The pandemic has provided a proving ground for fare-free transit in cities all over the country. For some cities, it might make fiscal sense for these experiments to be made permanent.
Jake Blumgart reports from Raleigh, North Carolina, where the Covid-19 pandemic has helped advocates for fare-free transit win some political victories for their cause.
The article starts with the example of David Meeker, who before the pandemic estimated that it could take four or five years to pull off a fare-free transit campaign.
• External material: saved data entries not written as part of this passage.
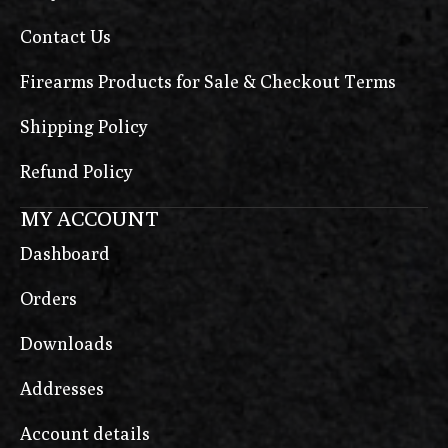
MR920
Contact Us
MR920P
Firearms Products for Sale & Checkout Terms
Next Gen 1911
Next Generation Pro
Shipping Policy
Night Commander
Refund Policy
Operator
MY ACCOUNT
P-09
Dashboard
P-09 C Nocturne
Orders
P-09 F Nocturne
Downloads
P-10 C
P-10 C OR Ported
Addresses
P-10 Compact
Account details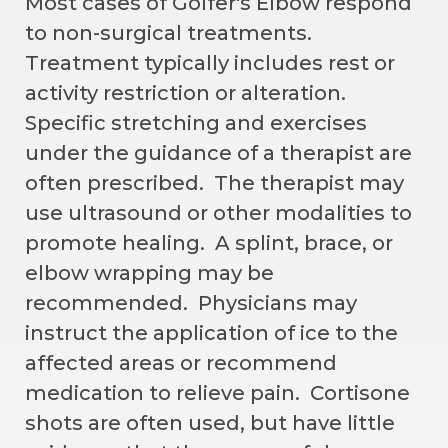
Most cases of Golfer's Elbow respond
to non-surgical treatments.
Treatment typically includes rest or
activity restriction or alteration.
Specific stretching and exercises
under the guidance of a therapist are
often prescribed. The therapist may
use ultrasound or other modalities to
promote healing. A splint, brace, or
elbow wrapping may be
recommended. Physicians may
instruct the application of ice to the
affected areas or recommend
medication to relieve pain. Cortisone
shots are often used, but have little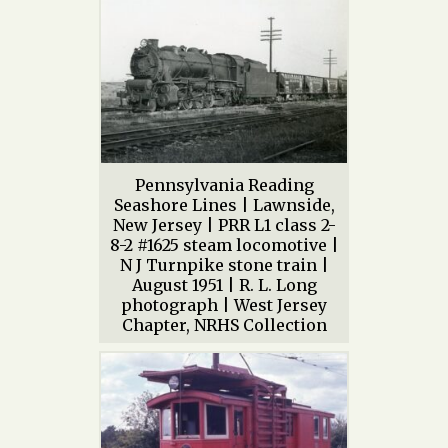
Pennsylvania Reading
Seashore Lines | Lawnside,
New Jersey | PRR L1 class 2-
8-2 #1625 steam locomotive |
N J Turnpike stone train |
August 1951 | R. L. Long
photograph | West Jersey
Chapter, NRHS Collection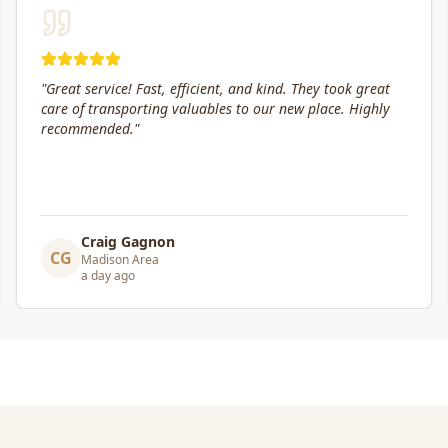
"
Box Life Moving arrived early, provided clear
communication and helped move us swiftly. They were
attentive to our furniture and safely transported it into
our new home.
"
Leslie Affeldt
LA
Madison Area
a day ago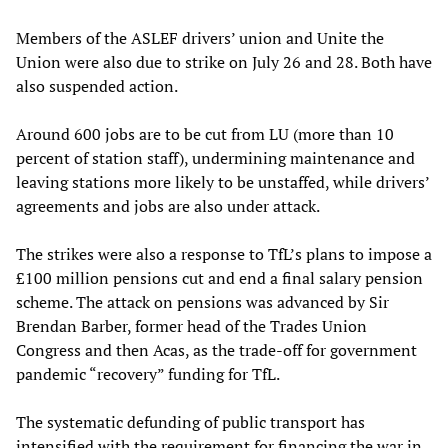
Members of the ASLEF drivers’ union and Unite the
Union were also due to strike on July 26 and 28. Both have
also suspended action.
Around 600 jobs are to be cut from LU (more than 10
percent of station staff), undermining maintenance and
leaving stations more likely to be unstaffed, while drivers’
agreements and jobs are also under attack.
The strikes were also a response to TfL’s plans to impose a
£100 million pensions cut and end a final salary pension
scheme. The attack on pensions was advanced by Sir
Brendan Barber, former head of the Trades Union
Congress and then Acas, as the trade-off for government
pandemic “recovery” funding for TfL.
The systematic defunding of public transport has
intensified with the requirement for financing the war in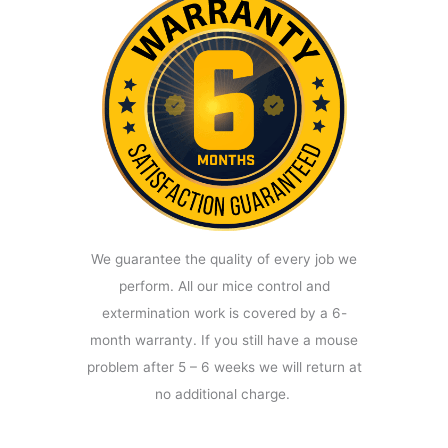
We guarantee the quality of every job we
perform. All our mice control and
extermination work is covered by a 6-
month warranty. If you still have a mouse
problem after 5 – 6 weeks we will return at
no additional charge.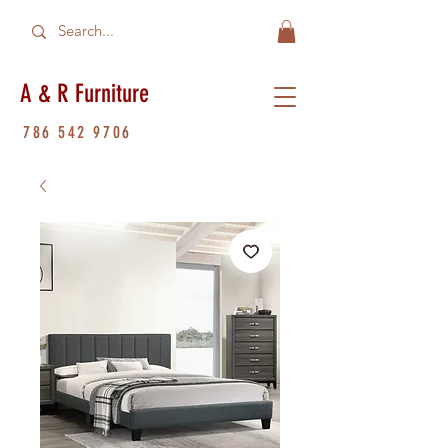
A & R Furniture
786 542 9706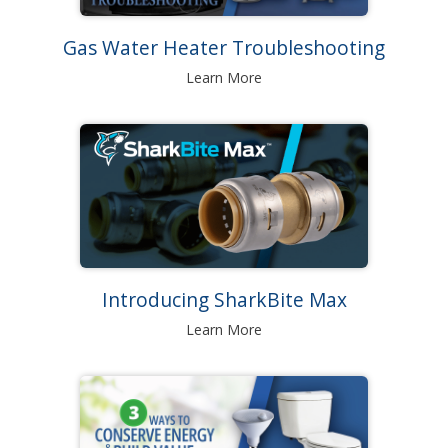
Gas Water Heater Troubleshooting
Learn More
Introducing SharkBite Max
Learn More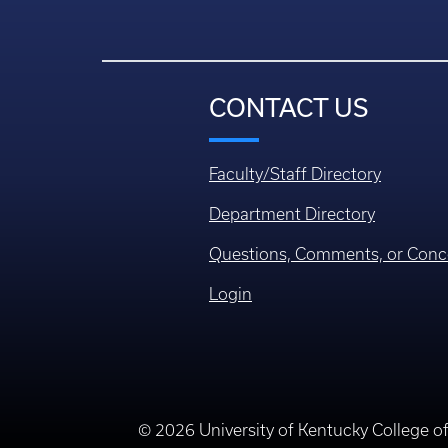
CONTACT US
Faculty/Staff Directory
Department Directory
Questions, Comments, or Conc
Login
© 2026 University of Kentucky College o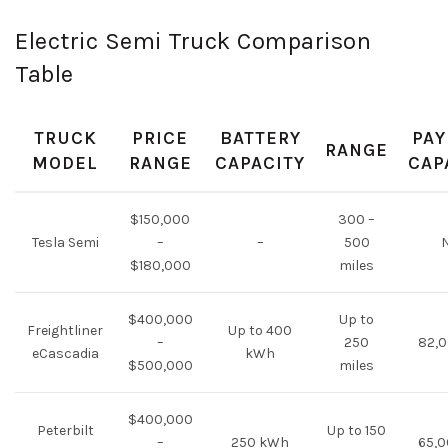
Electric Semi Truck Comparison
Table
TRUCK
PRICE
BATTERY
PAY
RANGE
MODEL
RANGE
CAPACITY
CAP
$150,000
300 –
Tesla Semi
–
–
500
$180,000
miles
$400,000
Up to
Freightliner
Up to 400
–
250
82,0
eCascadia
kWh
$500,000
miles
$400,000
Peterbilt
Up to 150
–
250 kWh
65,0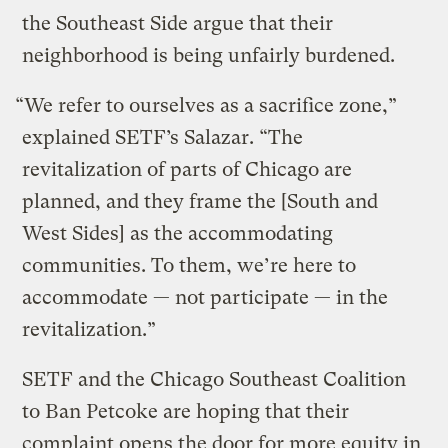
the Southeast Side argue that their
neighborhood is being unfairly burdened.
“We refer to ourselves as a sacrifice zone,”
explained SETF’s Salazar. “The
revitalization of parts of Chicago are
planned, and they frame the [South and
West Sides] as the accommodating
communities. To them, we’re here to
accommodate — not participate — in the
revitalization.”
SETF and the Chicago Southeast Coalition
to Ban Petcoke are hoping that their
complaint opens the door for more equity in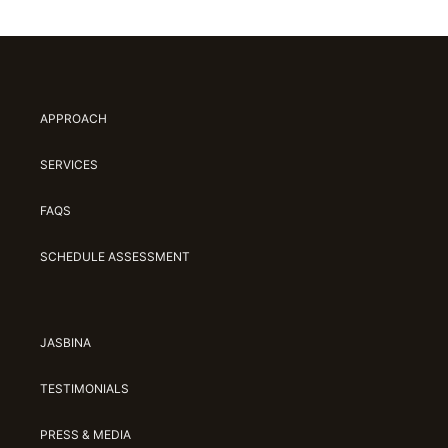
APPROACH
SERVICES
FAQS
SCHEDULE ASSESSMENT
JASBINA
TESTIMONIALS
PRESS & MEDIA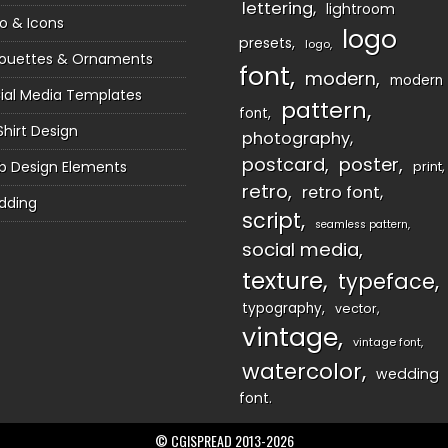
lettering
lightroom
o & Icons
logo
presets
logo
houettes & Ornaments
font
modern
modern
ial Media Templates
pattern
font
Shirt Design
photography
postcard
poster
 Design Elements
print
retro
retro font
dding
script
seamless pattern
social media
texture
typeface
typography
vector
vintage
vintage font
watercolor
wedding
font
© CGISPREAD 2013-2026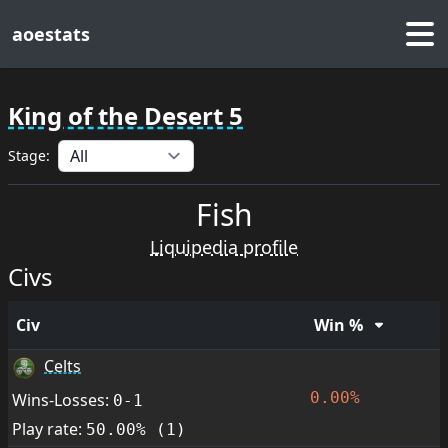
aoestats
King of the Desert 5
Stage:
Fish
Liquipedia profile
Civs
Civ
Win %
Celts
0.00%
Wins-Losses:
0-1
Play rate:
50.00% (1)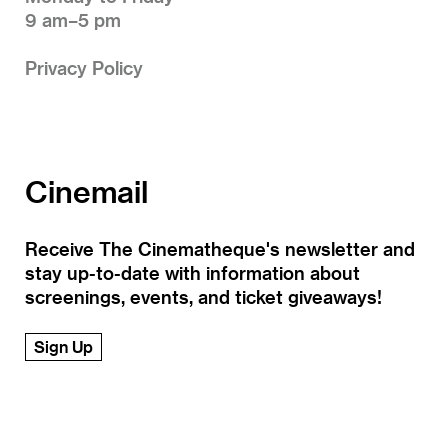
9 am–5 pm
Privacy Policy
Cinemail
Receive The Cinematheque's newsletter and
stay up-to-date with information about
screenings, events, and ticket giveaways!
Sign Up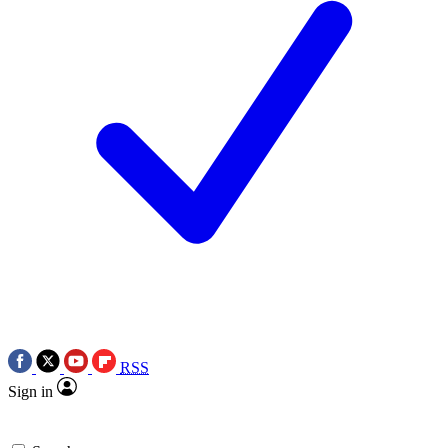
RSS
Sign in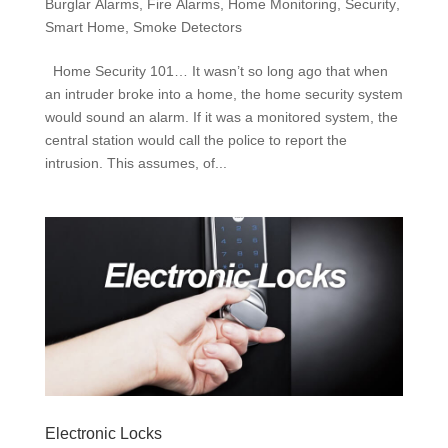
Burglar Alarms
,
Fire Alarms
,
Home Monitoring
,
Security
,
Smart Home
,
Smoke Detectors
Home Security 101… It wasn’t so long ago that when
an intruder broke into a home, the home security system
would sound an alarm. If it was a monitored system, the
central station would call the police to report the
intrusion. This assumes, of...
Electronic Locks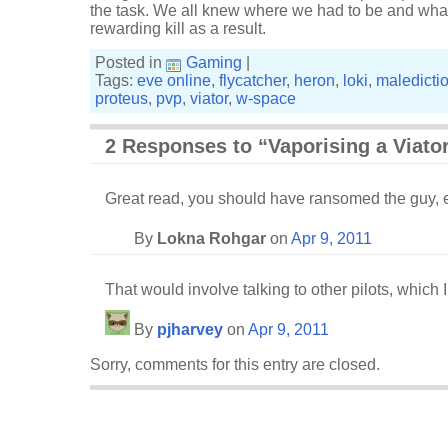
the task. We all knew where we had to be and wha
rewarding kill as a result.
Posted in
Gaming
|
Tags:
eve online
,
flycatcher
,
heron
,
loki
,
maledicti
proteus
,
pvp
,
viator
,
w-space
2 Responses to “Vaporising a Viato
Great read, you should have ransomed the guy, ej
By
Lokna Rohgar
on
Apr 9, 2011
That would involve talking to other pilots, which I
By
pjharvey
on
Apr 9, 2011
Sorry, comments for this entry are closed.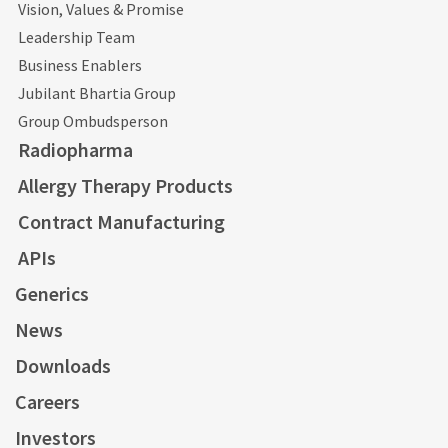
Vision, Values & Promise
Leadership Team
Business Enablers
Jubilant Bhartia Group
Group Ombudsperson
Radiopharma
Allergy Therapy Products
Contract Manufacturing
APIs
Generics
News
Downloads
Careers
Investors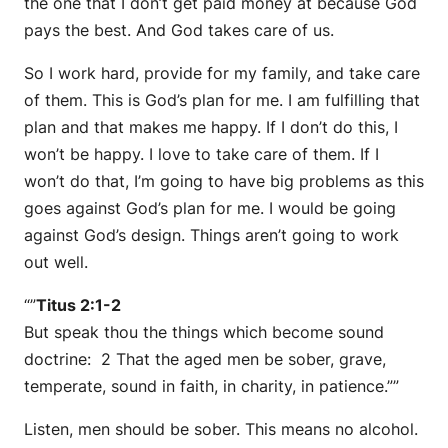
the one that I don’t get paid money at because God
pays the best. And God takes care of us.
So I work hard, provide for my family, and take care
of them. This is God’s plan for me. I am fulfilling that
plan and that makes me happy. If I don’t do this, I
won’t be happy. I love to take care of them. If I
won’t do that, I’m going to have big problems as this
goes against God’s plan for me. I would be going
against God’s design. Things aren’t going to work
out well.
“”
Titus 2:1-2
But speak thou the things which become sound
doctrine: 2 That the aged men be sober, grave,
temperate, sound in faith, in charity, in patience.””
Listen, men should be sober. This means no alcohol.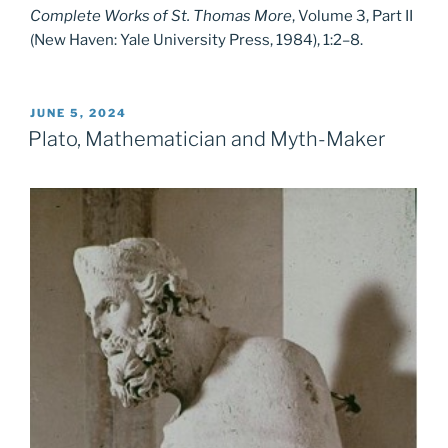
Complete Works of St. Thomas More
, Volume 3, Part II
(New Haven: Yale University Press, 1984), 1:2–8.
POSTED
JUNE 5, 2024
ON
Plato, Mathematician and Myth-Maker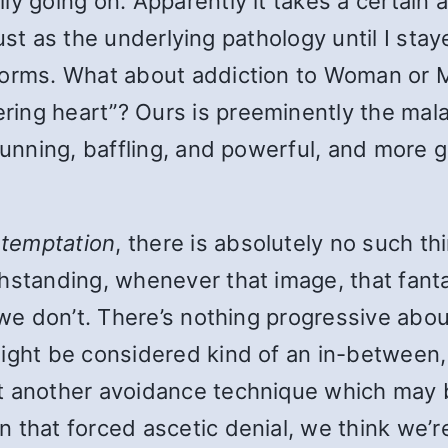
ly going on. Apparently it takes a certain
r lust as the underlying pathology until I st
s forms. What about addiction to Woman o
ing heart”? Ours is preeminently the mal
cunning, baffling, and powerful, and more g
f temptation
, there is absolutely no such th
hstanding, whenever that image, that fanta
 we don’t. There’s nothing progressive abou
ight be considered kind of an in-between, 
st another avoidance technique which may 
that forced ascetic denial, we think we’re m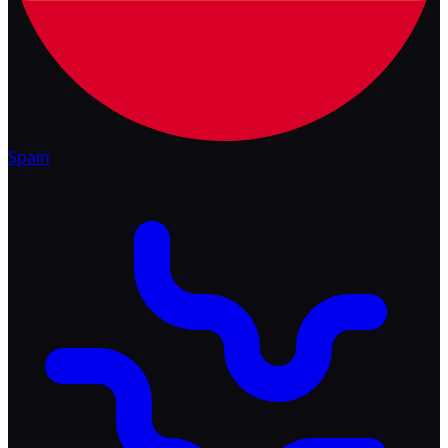
Spain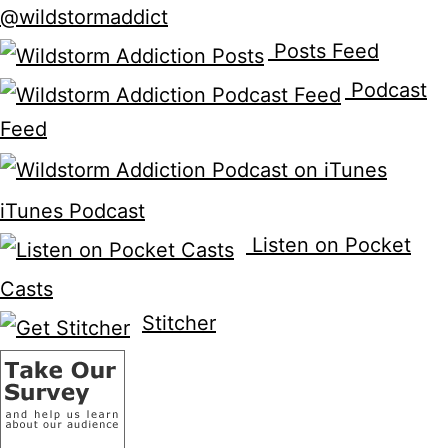
@wildstormaddict
Posts Feed
Podcast
Feed
iTunes Podcast
Listen on Pocket
Casts
Stitcher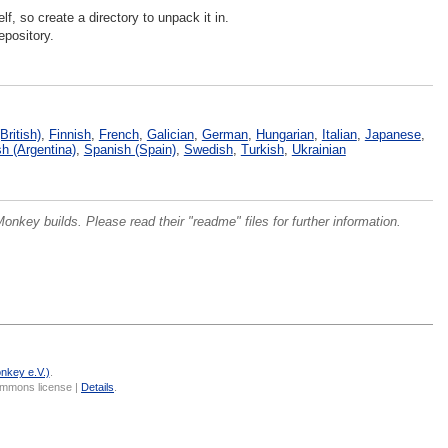
lf, so create a directory to unpack it in.
epository.
British)
,
Finnish
,
French
,
Galician
,
German
,
Hungarian
,
Italian
,
Japanese
,
h (Argentina)
,
Spanish (Spain)
,
Swedish
,
Turkish
,
Ukrainian
onkey builds. Please read their "readme" files for further information.
nkey e.V.)
.
Commons license |
Details
.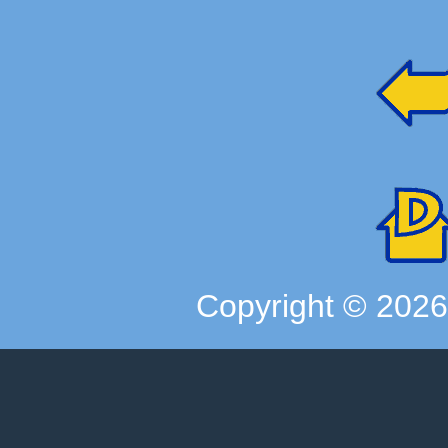
Copyright ©
202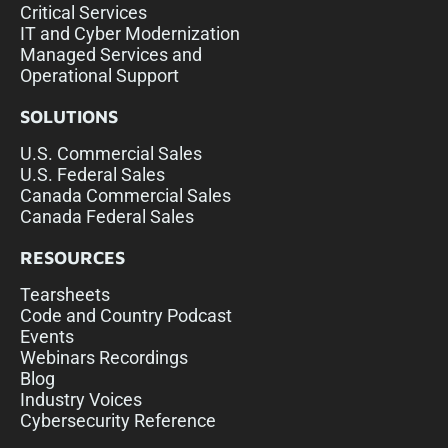
Critical Services
IT and Cyber Modernization
Managed Services and
Operational Support
SOLUTIONS
U.S. Commercial Sales
U.S. Federal Sales
Canada Commercial Sales
Canada Federal Sales
RESOURCES
Tearsheets
Code and Country Podcast
Events
Webinars Recordings
Blog
Industry Voices
Cybersecurity Reference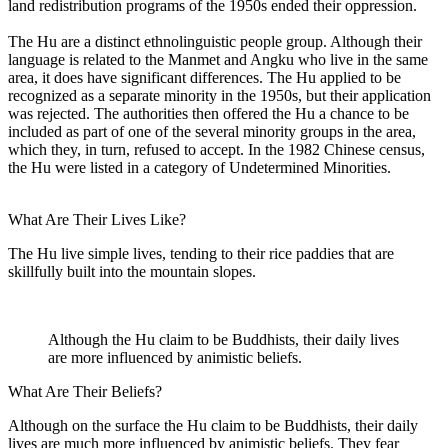
land redistribution programs of the 1950s ended their oppression.
The Hu are a distinct ethnolinguistic people group. Although their
language is related to the Manmet and Angku who live in the same
area, it does have significant differences. The Hu applied to be
recognized as a separate minority in the 1950s, but their application
was rejected. The authorities then offered the Hu a chance to be
included as part of one of the several minority groups in the area,
which they, in turn, refused to accept. In the 1982 Chinese census,
the Hu were listed in a category of Undetermined Minorities.
What Are Their Lives Like?
The Hu live simple lives, tending to their rice paddies that are
skillfully built into the mountain slopes.
Although the Hu claim to be Buddhists, their daily lives
are more influenced by animistic beliefs.
What Are Their Beliefs?
Although on the surface the Hu claim to be Buddhists, their daily
lives are much more influenced by animistic beliefs. They fear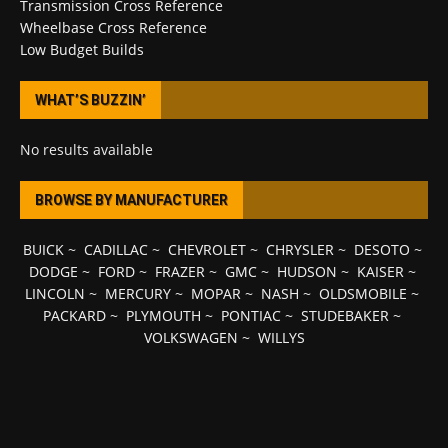
Transmission Cross Reference
Wheelbase Cross Reference
Low Budget Builds
WHAT’S BUZZIN’
No results available
BROWSE BY MANUFACTURER
BUICK
~
CADILLAC
~
CHEVROLET
~
CHRYSLER
~
DESOTO
~
DODGE
~
FORD
~
FRAZER
~
GMC
~
HUDSON
~
KAISER
~
LINCOLN
~
MERCURY
~
MOPAR
~
NASH
~
OLDSMOBILE
~
PACKARD
~
PLYMOUTH
~
PONTIAC
~
STUDEBAKER
~
VOLKSWAGEN
~
WILLYS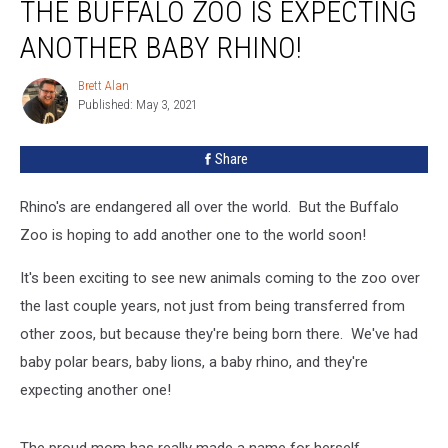
THE BUFFALO ZOO IS EXPECTING
Buffalo
Zoo
ANOTHER BABY RHINO!
Is
Expecting
Brett Alan
Brett
Another
Published: May 3, 2021
Alan
Baby
Rhino!
Share
Rhino's are endangered all over the world. But the Buffalo
Zoo is hoping to add another one to the world soon!
It's been exciting to see new animals coming to the zoo over
the last couple years, not just from being transferred from
other zoos, but because they're being born there. We've had
baby polar bears, baby lions, a baby rhino, and they're
expecting another one!
The proud mom has really made a name for herself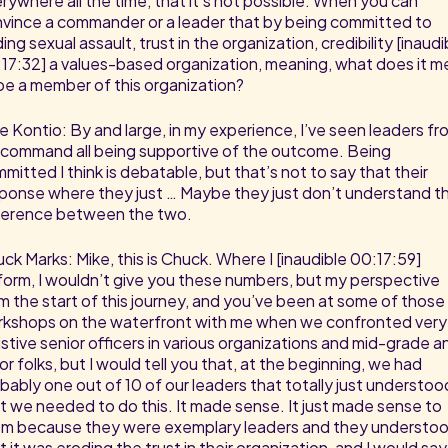
rywhere all the time, that it’s not possible. When you can
vince a commander or a leader that by being committed to
ing sexual assault, trust in the organization, credibility [inaudi
17:32] a values-based organization, meaning, what does it 
be a member of this organization?
e Kontio: By and large, in my experience, I’ve seen leaders fr
command all being supportive of the outcome. Being
mitted I think is debatable, but that’s not to say that their
ponse where they just … Maybe they just don’t understand t
ference between the two.
ck Marks: Mike, this is Chuck. Where I [inaudible 00:17:59]
form, I wouldn’t give you these numbers, but my perspective
m the start of this journey, and you’ve been at some of those
kshops on the waterfront with me when we confronted very
istive senior officers in various organizations and mid-grade a
ior folks, but I would tell you that, at the beginning, we had
bably one out of 10 of our leaders that totally just understoo
t we needed to do this. It made sense. It just made sense to
m because they were exemplary leaders and they understo
t it was eroding the trust in their organization, and I would say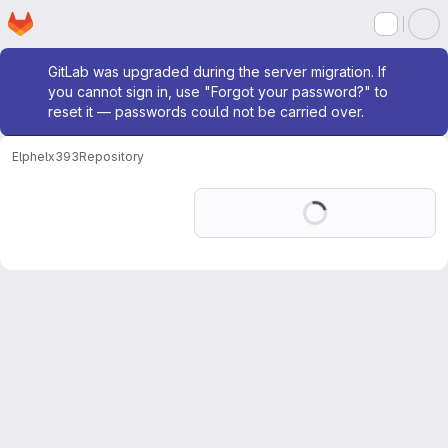
Homepage
Skip to main content
M
Admin message
GitLab was upgraded during the server migration. If
you cannot sign in, use "Forgot your password?" to
reset it — passwords could not be carried over.
Elphel
x393
Repository
Loading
"But as COVID-19 swept over the country, the City Council acted quickly to scrap payments for bus riders. That would allow all-door boarding — minimizing interaction with the driver — and it would be a boon for beleaguered essential workers who still had to report to work," explains Blumgart. "In 2021, the City Council has extended the pandemic-era fare-free norm for another budget year. For Meeker and his allies, both in and out of government, this feels like the moment to lock in this policy change."
According to Blumgart, the fare-free proposition is different in a city like Raleigh, where 2 million people rode transit in 2019, than it would be in, for example, New York City or Washington, D.C. "[I]n 2019, the cost of running Raleigh’s bus network was over $31 million with fare revenues only coming to $3.4 million. When the amount spent on collecting that revenue is considered — paying people to collect and move large amounts of physical money — the actual amount is even less," explains Blumgart.